------ Provided material ------

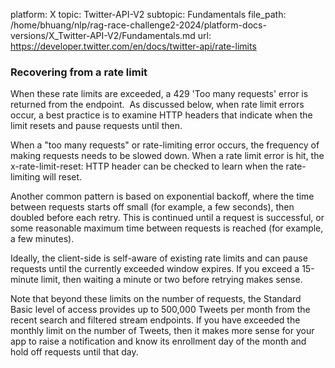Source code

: platform: X
topic: Twitter-API-V2
subtopic: Fundamentals
file_path: /home/bhuang/nlp/rag-race-challenge2-2024/platform-docs-versions/X_Twitter-API-V2/Fundamentals.md
url: https://developer.twitter.com/en/docs/twitter-api/rate-limits


### Recovering from a rate limit

When these rate limits are exceeded, a 429 'Too many requests' error is returned from the endpoint.  As discussed below, when rate limit errors occur, a best practice is to examine HTTP headers that indicate when the limit resets and pause requests until then.    

When a "too many requests" or rate-limiting error occurs, the frequency of making requests needs to be slowed down. When a rate limit error is hit, the x-rate-limit-reset: HTTP header can be checked to learn when the rate-limiting will reset.   

Another common pattern is based on exponential backoff, where the time between requests starts off small (for example, a few seconds), then doubled before each retry. This is continued until a request is successful, or some reasonable maximum time between requests is reached (for example, a few minutes).    

Ideally, the client-side is self-aware of existing rate limits and can pause requests until the currently exceeded window expires. If you exceed a 15-minute limit, then waiting a minute or two before retrying makes sense.

Note that beyond these limits on the number of requests, the Standard Basic level of access provides up to 500,000 Tweets per month from the recent search and filtered stream endpoints. If you have exceeded the monthly limit on the number of Tweets, then it makes more sense for your app to raise a notification and know its enrollment day of the month and hold off requests until that day.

------

**Task to carry out**.
Every line above with the word "from" is to be copied out.

**Written solution**.
### Recovering from a rate limit
When these rate limits are exceeded, a 429 'Too many requests' error is returned from the endpoint.  As discussed below, when rate limit errors occur, a best practice is to examine HTTP headers that indicate when the limit resets and pause requests until then.    
Note that beyond these limits on the number of requests, the Standard Basic level of access provides up to 500,000 Tweets per month from the recent search and filtered stream endpoints. If you have exceeded the monthly limit on the number of Tweets, then it makes more sense for your app to raise a notification and know its enrollment day of the month and hold off requests until that day.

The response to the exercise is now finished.